Fascism and Authoritarianism in the Early 20th Century
In the early twentieth century, a series of events were experienced as a catastrophe: a long and bloody war perceived as absurd and irrational that had finished with the traditional European empires, a social revolution, and finally, an unprecedented economic depression. Many people accused the old nineteenth-century liberal system of having caused these catastrophes. The values of reason, progress, education, and science had not prevented the war. Institutions such as parliaments, representative governments, and constitutions that guaranteed fundamental rights and freedoms encouraged the masses to demand more and more rights and more democracy. In addition, the liberals’ economic measures failed to survive the crisis of 1929.
This context led to the emergence, in the twenties and thirties, of social and political movements of an authoritarian character, as it required the disappearance of the liberal regime. They coincided with left-wing movements, but unlike those, the right did not claim workers’ participation in politics, society, and the economy but rather the imposition of the state over the masses. Sometimes, authoritarian right-wing movements organized a genuine mass movement in the line of modern political parties, and trade unions were supported by all social classes. Political propaganda used the media, violence, and street intimidation. These constituted mass movements. Strictly speaking, fascism’s most representative examples were in Mussolini’s Italy and Hitler’s Germany.
Common Features of Authoritarian Right-Wing Movements and Fascism
- Rejection of the Bourgeois World: After the Great War, the Western world was ruled by individualism, egoism, the feeling of defeat, and speculation. Many claimed the spirit of community, camaraderie, heroism, and solidarity that was felt at the front. In many cases, there was nostalgia for past societies but hierarchical and rigidly rehearsed corporate partnerships dividing social groups according to their job or function, like corporations or estates of the Middle Ages.
- Contempt for Liberal Policy: They rejected parliamentary democracy and its institutions. They considered this a feeble political system for curbing social revolution and imposing order and discipline on the streets and also ineffective in establishing a social and alternative economic policy to contain the crisis. They believed that liberalism and democracy were responsible for the defeat and national decline. European authoritarian right-wing ideologies were inspired by pre-liberal values and rejected the values of freedom and equality.
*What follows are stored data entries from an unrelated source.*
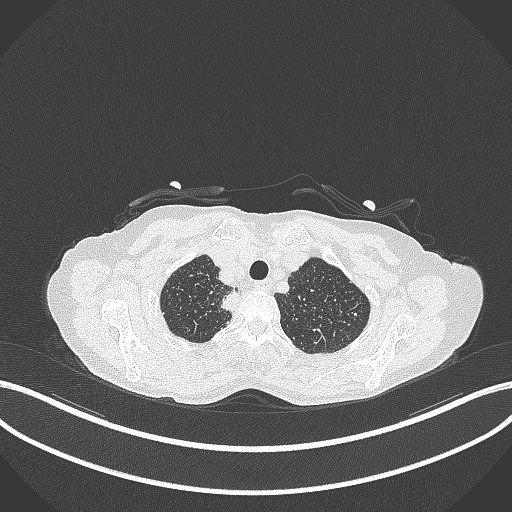
Chest CT, one axial slice; position 330 of 403 along the scan axis; reconstruction kernel B70f; lung window (W 1500 / L -600 HU); 1 mm slice thickness; 512 × 512 image matrix, field of view 400 × 400 mm. Female patient, age 75 years. From the clinical record (not read from this slice): clinical TNM (as recorded): T1c N1 M1.
Annotated regions visible in this slice (rectangle marked by the reading radiologist):
- lung tumour (recorded histology: adenocarcinoma): bounding box <219,288,244,314> (left, top, right, bottom; pixels)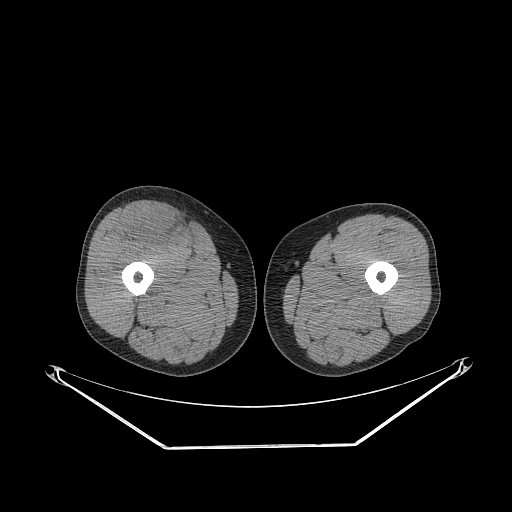
CT of an extremity soft-tissue mass (from a PET/CT study), one axial slice; slice 267 of 311 in the series (ordered by position); soft-tissue window (W 400 / L 40 HU); 3.75 mm slice thickness; 512 × 512 image matrix, field of view 500 × 500 mm. Male patient. Case-level facts recorded for this patient, not image findings: histological type: pleiomorphic leiomyosarcoma; grade: intermediate; site of the primary tumour: right thigh.
Outlined on this slice (expert contour drawn on MRI and transferred to this co-registered scan by the dataset authors):
- gross tumour volume including surrounding oedema: bounding box <126,206,181,245> (left, top, right, bottom; pixels)
- gross tumour volume (mass): <132,212,177,243>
- Repression of Marxism: Communist ideology and social revolution were the result of the Enlightenment and the ultimate consequences of democratic values. Authoritarian right-wing movements often persecuted, imprisoned, and even eliminated militants of left-wing political parties, unions, or groups considered extremist and subversive. Communists were their main enemies, but also trade unionists, anarchists, progressives, Masons, and Jews. The existing division within the labor movement favored the repression of Marxism.
- Strong Nationalism: Nationalism combined with xenophobia and racism. They persecuted those who threatened national unity, their conception of the nation, or its independence. Nationalism was higher in the big states that perished in the war. Cultural minorities that threatened national identity were repressed.
- Militarism: Right-wing authoritarian movements tended to rely on the armed forces of the state. Under the law, they could exercise physical violence to suppress any attempt against national unity or social order. There were many soldiers who led or supported these movements, such as Franco and Horthy. In most cases, the authoritarian right imposed military character values on civil society: unity, obedience, respect for hierarchy, order, worship of force, violence, and arms. Many activists were veterans of the Great War and accepted these values with ease. They used their own militias to intimidate the rest of society with triumphal processions, assaulting other political formations and enforcing their will.